## WHAT TO PRODUCE
Restate each line of the listing exactly, without carrying over any pictures.

## MATERIALS PROVIDED
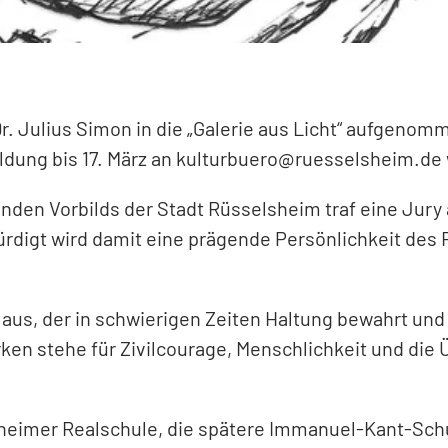
 Julius Simon in die „Galerie aus Licht“ aufgenommen
dung bis 17. März an
kulturbuero
ruesselsheim
de
den Vorbilds der Stadt Rüsselsheim traf eine Jury 
würdigt wird damit eine prägende Persönlichkeit de
aus, der in schwierigen Zeiten Haltung bewahrt und 
ken stehe für Zivilcourage, Menschlichkeit und die
sheimer Realschule, die spätere Immanuel-Kant-Schu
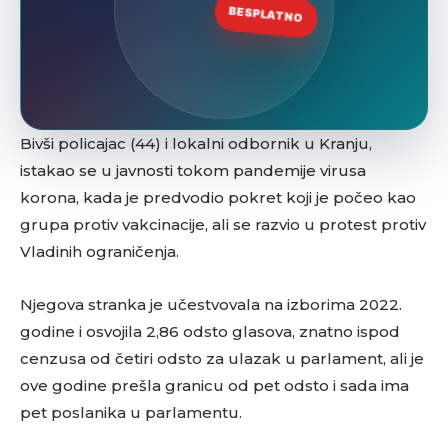
Bivši policajac (44) i lokalni odbornik u Kranju,
istakao se u javnosti tokom pandemije virusa
korona, kada je predvodio pokret koji je počeo kao
grupa protiv vakcinacije, ali se razvio u protest protiv
Vladinih ograničenja.
Njegova stranka je učestvovala na izborima 2022.
godine i osvojila 2,86 odsto glasova, znatno ispod
cenzusa od četiri odsto za ulazak u parlament, ali je
ove godine prešla granicu od pet odsto i sada ima
pet poslanika u parlamentu.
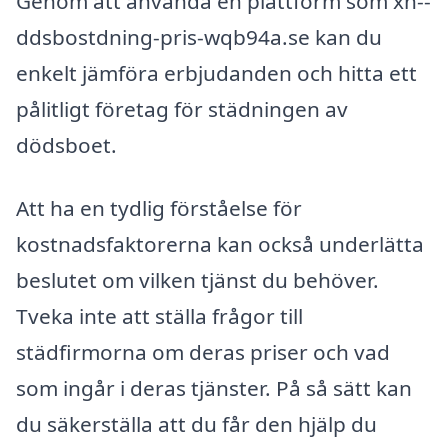
Genom att använda en plattform som xn--
ddsbostdning-pris-wqb94a.se kan du
enkelt jämföra erbjudanden och hitta ett
pålitligt företag för städningen av
dödsboet.
Att ha en tydlig förståelse för
kostnadsfaktorerna kan också underlätta
beslutet om vilken tjänst du behöver.
Tveka inte att ställa frågor till
städfirmorna om deras priser och vad
som ingår i deras tjänster. På så sätt kan
du säkerställa att du får den hjälp du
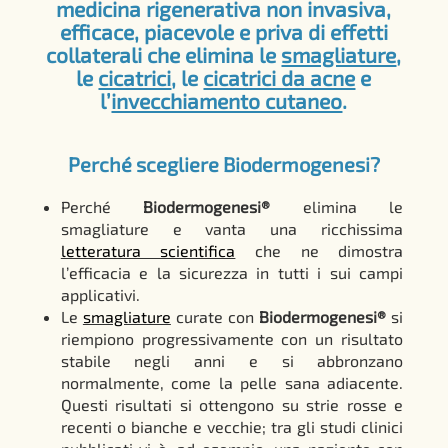
medicina rigenerativa non invasiva,
efficace, piacevole e priva di effetti
collaterali che elimina le
smagliature
,
le
cicatrici
, le
cicatrici da acne
e
l’
invecchiamento cutaneo
.
Perché scegliere Biodermogenesi?
Perché
Biodermogenesi®
elimina le
smagliature e vanta una ricchissima
letteratura scientifica
che ne dimostra
l’efficacia e la sicurezza in tutti i sui campi
applicativi.
Le
smagliature
curate con
Biodermogenesi®
si
riempiono progressivamente con un risultato
stabile negli anni e si abbronzano
normalmente, come la pelle sana adiacente.
Questi risultati si ottengono su strie rosse e
recenti o bianche e vecchie; tra gli studi clinici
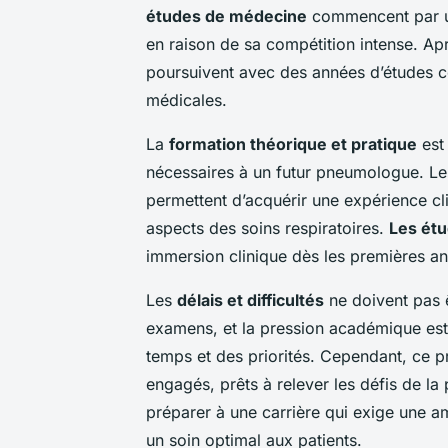
études de médecine
commencent par u
en raison de sa compétition intense. Apr
poursuivent avec des années d’études 
médicales.
La
formation théorique et pratique
est
nécessaires à un futur pneumologue. Les
permettent d’acquérir une expérience cli
aspects des soins respiratoires.
Les ét
immersion clinique dès les premières ann
Les
délais et difficultés
ne doivent pas 
examens, et la pression académique est
temps et des priorités. Cependant, ce 
engagés, prêts à relever les défis de l
préparer à une carrière qui exige une 
un soin optimal aux patients.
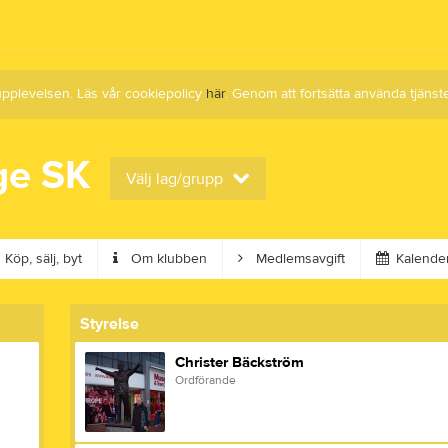
upplevelsen. Läs vår cookiepolicy
här
. Genom att fortsätta använda tjän
ge SK
Välj lag/grupp
Köp, sälj, byt
Om klubben
Medlemsavgift
Kalende
Styrelse
Christer Bäckström
Ordförande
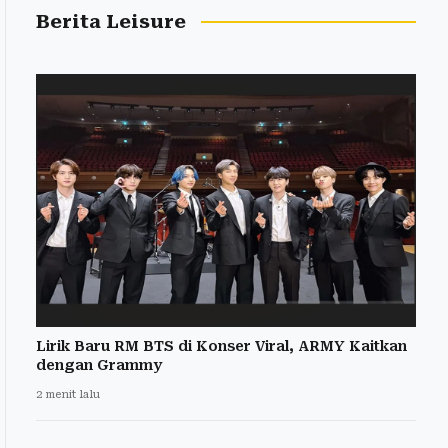
Berita Leisure
Lirik Baru RM BTS di Konser Viral, ARMY Kaitkan
dengan Grammy
2 menit lalu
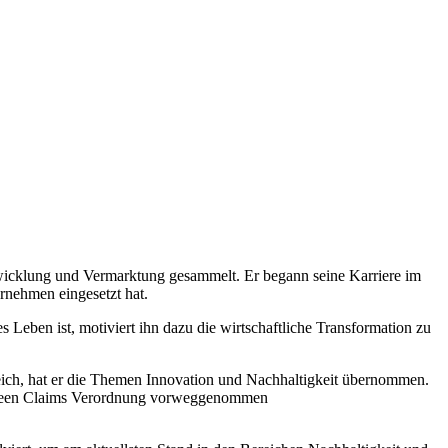
ntwicklung und Vermarktung gesammelt. Er begann seine Karriere im
rnehmen eingesetzt hat.
 Leben ist, motiviert ihn dazu die wirtschaftliche Transformation zu
reich, hat er die Themen Innovation und Nachhaltigkeit übernommen.
 Green Claims Verordnung vorweggenommen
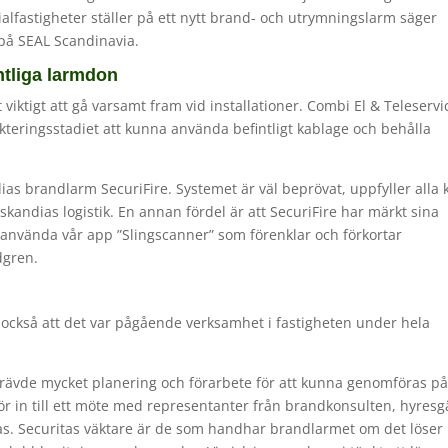
lfastigheter ställer på ett nytt brand- och utrymnings­larm säger
 på SEAL Scandinavia.
ntliga larmdon
ktigt att gå varsamt fram vid installa­tioner. Combi El & Teleservi
ekteringsstadiet att kunna använda befintligt kablage och behålla
andias brandlarm SecuriFire. Systemet är väl beprövat, uppfyller alla 
skandias logistik. En annan fördel är att SecuriFire har märkt sina
n använda vår app ”Slingscanner” som förenklar och förkortar
dgren.
 också att det var pågående verksamhet i fastigheten under hela
m krävde mycket planering och förarbete för att kunna genomföras på
rför in till ett möte med representanter från brandkonsulten, hyres
tas. Securitas väktare är de som handhar brandlarmet om det löser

## ANSWER
 Julius Simon in die „Galerie aus Licht“ aufgenommen
dung bis 17. März an
kulturbuero
ruesselsheim
de
den Vorbilds der Stadt Rüsselsheim traf eine Jury 
würdigt wird damit eine prägende Persönlichkeit de
aus, der in schwierigen Zeiten Haltung bewahrt und 
ken stehe für Zivilcourage, Menschlichkeit und die
sheimer Realschule, die spätere Immanuel-Kant-Schu
Bivši policajac (44) i lokalni odbornik u Kranju,
istakao se u javnosti tokom pandemije virusa
korona, kada je predvodio pokret koji je počeo kao
grupa protiv vakcinacije, ali se razvio u protest protiv
Vladinih ograničenja.
Njegova stranka je učestvovala na izborima 2022.
godine i osvojila 2,86 odsto glasova, znatno ispod
cenzusa od četiri odsto za ulazak u parlament, ali je
ove godine prešla granicu od pet odsto i sada ima
pet poslanika u parlamentu.
Genom att använda en plattform som xn--
ddsbostdning-pris-wqb94a.se kan du
enkelt jämföra erbjudanden och hitta ett
pålitligt företag för städningen av
dödsboet.
Att ha en tydlig förståelse för
kostnadsfaktorerna kan också underlätta
beslutet om vilken tjänst du behöver.
Tveka inte att ställa frågor till
städfirmorna om deras priser och vad
som ingår i deras tjänster. På så sätt kan
du säkerställa att du får den hjälp du
medicina rigenerativa non invasiva,
efficace, piacevole e priva di effetti
collaterali che elimina le
smagliature
,
le
cicatrici
, le
cicatrici da acne
e
l’
invecchiamento cutaneo
.
Perché scegliere Biodermogenesi?
Perché
Biodermogenesi®
elimina le
smagliature e vanta una ricchissima
letteratura scientifica
che ne dimostra
l’efficacia e la sicurezza in tutti i sui campi
applicativi.
Le
smagliature
curate con
Biodermogenesi®
si
riempiono progressivamente con un risultato
stabile negli anni e si abbronzano
normalmente, come la pelle sana adiacente.
Questi risultati si ottengono su strie rosse e
recenti o bianche e vecchie; tra gli studi clinici
études de médecine
commencent par u
en raison de sa compétition intense. Apr
poursuivent avec des années d’études 
médicales.
La
formation théorique et pratique
est
nécessaires à un futur pneumologue. Les
permettent d’acquérir une expérience cli
aspects des soins respiratoires.
Les ét
immersion clinique dès les premières ann
Les
délais et difficultés
ne doivent pas 
examens, et la pression académique est
temps et des priorités. Cependant, ce 
engagés, prêts à relever les défis de l
préparer à une carrière qui exige une 
un soin optimal aux patients.
upplevelsen. Läs vår cookiepolicy
här
. Genom att fortsätta använda tjän
ge SK
Välj lag/grupp
Köp, sälj, byt
Om klubben
Medlemsavgift
Kalende
Styrelse
Christer Bäckström
Ordförande
Berita Leisure
Lirik Baru RM BTS di Konser Viral, ARMY Kaitkan
dengan Grammy
2 menit lalu
ntwicklung und Vermarktung gesammelt. Er begann seine Karriere im
rnehmen eingesetzt hat.
 Leben ist, motiviert ihn dazu die wirtschaftliche Transformation zu
reich, hat er die Themen Innovation und Nachhaltigkeit übernommen.
 Green Claims Verordnung vorweggenommen
lfastigheter ställer på ett nytt brand- och utrymnings­larm säger
 på SEAL Scandinavia.
ntliga larmdon
ktigt att gå varsamt fram vid installa­tioner. Combi El & Teleservi
ekteringsstadiet att kunna använda befintligt kablage och behålla
andias brandlarm SecuriFire. Systemet är väl beprövat, uppfyller alla 
skandias logistik. En annan fördel är att SecuriFire har märkt sina
n använda vår app ”Slingscanner” som förenklar och förkortar
dgren.
 också att det var pågående verksamhet i fastigheten under hela
m krävde mycket planering och förarbete för att kunna genomföras på
rför in till ett möte med representanter från brandkonsulten, hyres
tas. Securitas väktare är de som handhar brandlarmet om det löser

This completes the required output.